Maleficent_Menagerie t1_iy0ljcu wrote

"I shouldn't need that much," I chuckle stepping over the threshold, "I hate to be a bother."

"No bother at all," a smile plays across her face as she shuts the door, "I have all the time in the world."

"You must never run out when you're cooking," looking into her light brown eyes I stop. Golden flecks in her eye sparkle giving the illusion of them travelling from the top of her iris to the bottom.

"I am always running out or I have too much. I know it doesn't go bad. But they say it loses its potency. Who really needs a quart of rosemary? Sure I've run out a few times. I don't know what I was thinking when I bought it. It wasn't even a deal," I babble.

"I'm not sure anyone would," her smiles reached her eyes, the flickering gold increases speed.

"How are you liking the neighborhood? When I moved in I wasn't so sure. I used to live on a farm. Well it wasn't really a farm. But there weren't nearly as many neighbors. At least none you didn't have to drive to get to. Ten houses, all within walking distance? Remarkable! It took me two months before I got used to locking my front door. Not that I didn't lock my door before."

She laughs, the gold slows, it feels like a warm breeze has enveloped my body on a fall day.

"That does sound like quite a change. You should slow down, I'm really in no rush."

"Sorry."

"No need to be," she motions for me to walk beside her into the corridor with her hands clasped behind her back.

"I am finding the neighborhood different then anywhere else I have lived. Yet at the same, it feels as if I have always lived her. How long did you say you've been here?"

"Uh," I run a hand through my hair then start counting on my fingers, "About five or six years I think."

"Yet you don't need much time?"

"No, I only need a quarter. I had some at home but not enough."

"A quarter?"

"Yes."

"A quarter century? Day? Millenia?"

"What?" I stop to look at her. There is no movement of gold in her eyes as she pauses walking too.

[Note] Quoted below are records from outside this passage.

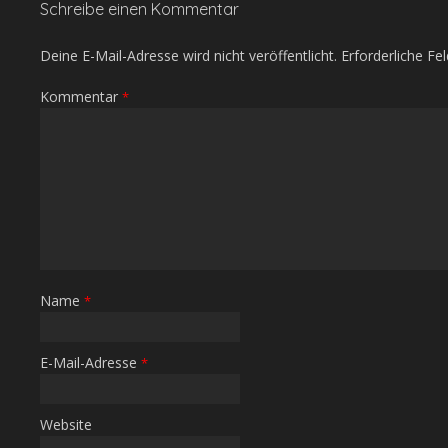
Schreibe einen Kommentar
Deine E-Mail-Adresse wird nicht veröffentlicht.
Erforderliche Fe
Kommentar
*
Name
*
E-Mail-Adresse
*
Website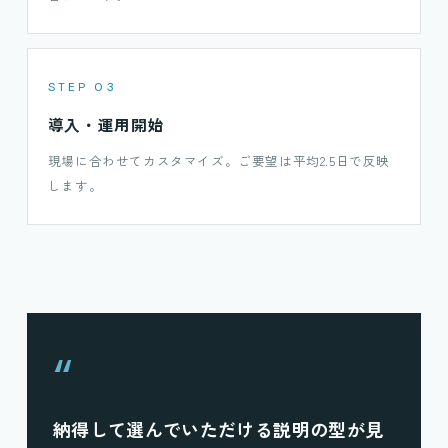
STEP 03
導入・運用開始
現場に合わせてカスタマイズ。ご要望は平均2.5日で反映
します。
“
納得して選んでいただける説明の型が見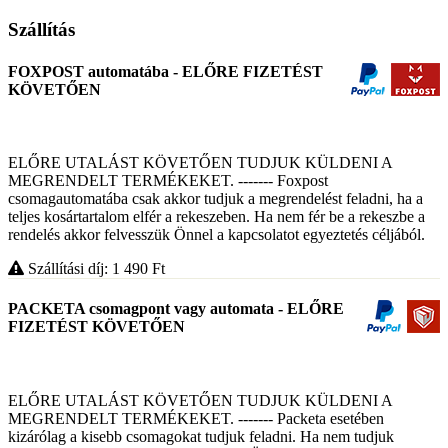
Szállítás
FOXPOST automatába - ELŐRE FIZETÉST
KÖVETŐEN
ELŐRE UTALÁST KÖVETŐEN TUDJUK KÜLDENI A
MEGRENDELT TERMÉKEKET. ------- Foxpost
csomagautomatába csak akkor tudjuk a megrendelést feladni, ha a
teljes kosártartalom elfér a rekeszeben. Ha nem fér be a rekeszbe a
rendelés akkor felvesszük Önnel a kapcsolatot egyeztetés céljából.
Szállítási díj: 1 490
Ft
PACKETA csomagpont vagy automata - ELŐRE
FIZETÉST KÖVETŐEN
ELŐRE UTALÁST KÖVETŐEN TUDJUK KÜLDENI A
MEGRENDELT TERMÉKEKET. ------- Packeta esetében
kizárólag a kisebb csomagokat tudjuk feladni. Ha nem tudjuk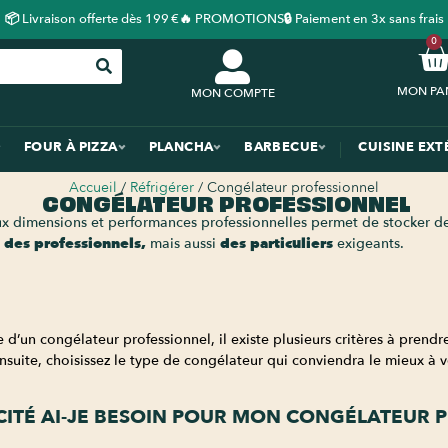
📦 Livraison offerte dès 199 €
🔥 PROMOTIONS
🔒 Paiement en 3x sans frais
0
MON COMPTE
FOUR À PIZZA
PLANCHA
BARBECUE
CUISINE EXT
Accueil
/
Réfrigérer
/ Congélateur professionnel
CONGÉLATEUR PROFESSIONNEL
x dimensions et performances professionnelles permet de stocker des
s
des professionnels,
mais aussi
des particuliers
exigeants.
e d’un congélateur professionnel, il existe plusieurs critères à pre
nsuite, choisissez le type de congélateur qui conviendra le mieux à 
CITÉ AI-JE BESOIN POUR MON CONGÉLATEUR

"You say you need a quarter. A quarter of what?"

Chimes sound in the hallway around us.

I look around to see we are surrounded by clocks of various sizes and makes. Birds begin to chirp shuddering in and out of their clocks. Wooden figures dance to off kilter music in windows beneath their clocks.

Each clock announcing the hour builds to a cacophony of sound. Six chimes later, what may have been an hour itself, the corridor is once again silent.

"What was that? Why do you have so many clocks?"

"How else would I keep all the time in the world?" Her lips quirk in a grin that does not reach her eyes, "Now how much time do you want exactly?"

"I... I only need a quarter teaspoon," I take a half step back, "I apologize for wasting your time. We were talking about two different things."

I continue to back down the corridor, she follows a couple of steps behind.

"I'll just let myself out. I'm sure Mrs. Johnson on the corner has some I can borrow," I begin to turn as she reaches out and takes my hand.

"You haven't wasted my time. I told you, I have it all," she gives my hand a gentle pull as she turns and grasps a clock with her other hand. The clock turns and a door opens beside us.

"Let's get you that quarter teaspoon. Do you have a preference of region?" She asks pulling me through the doorway. Inside the room is another corridor wider and taller. Plants with grown lights above them make up two aisles down the cleft side and the center. To the right are shelves of hundreds of bottles of dried herbs in jars.

I turn to look at her eyes. They are not brown but a deep pine green. Gold still shimmers within them.

"I did say I have all the thyme in the world."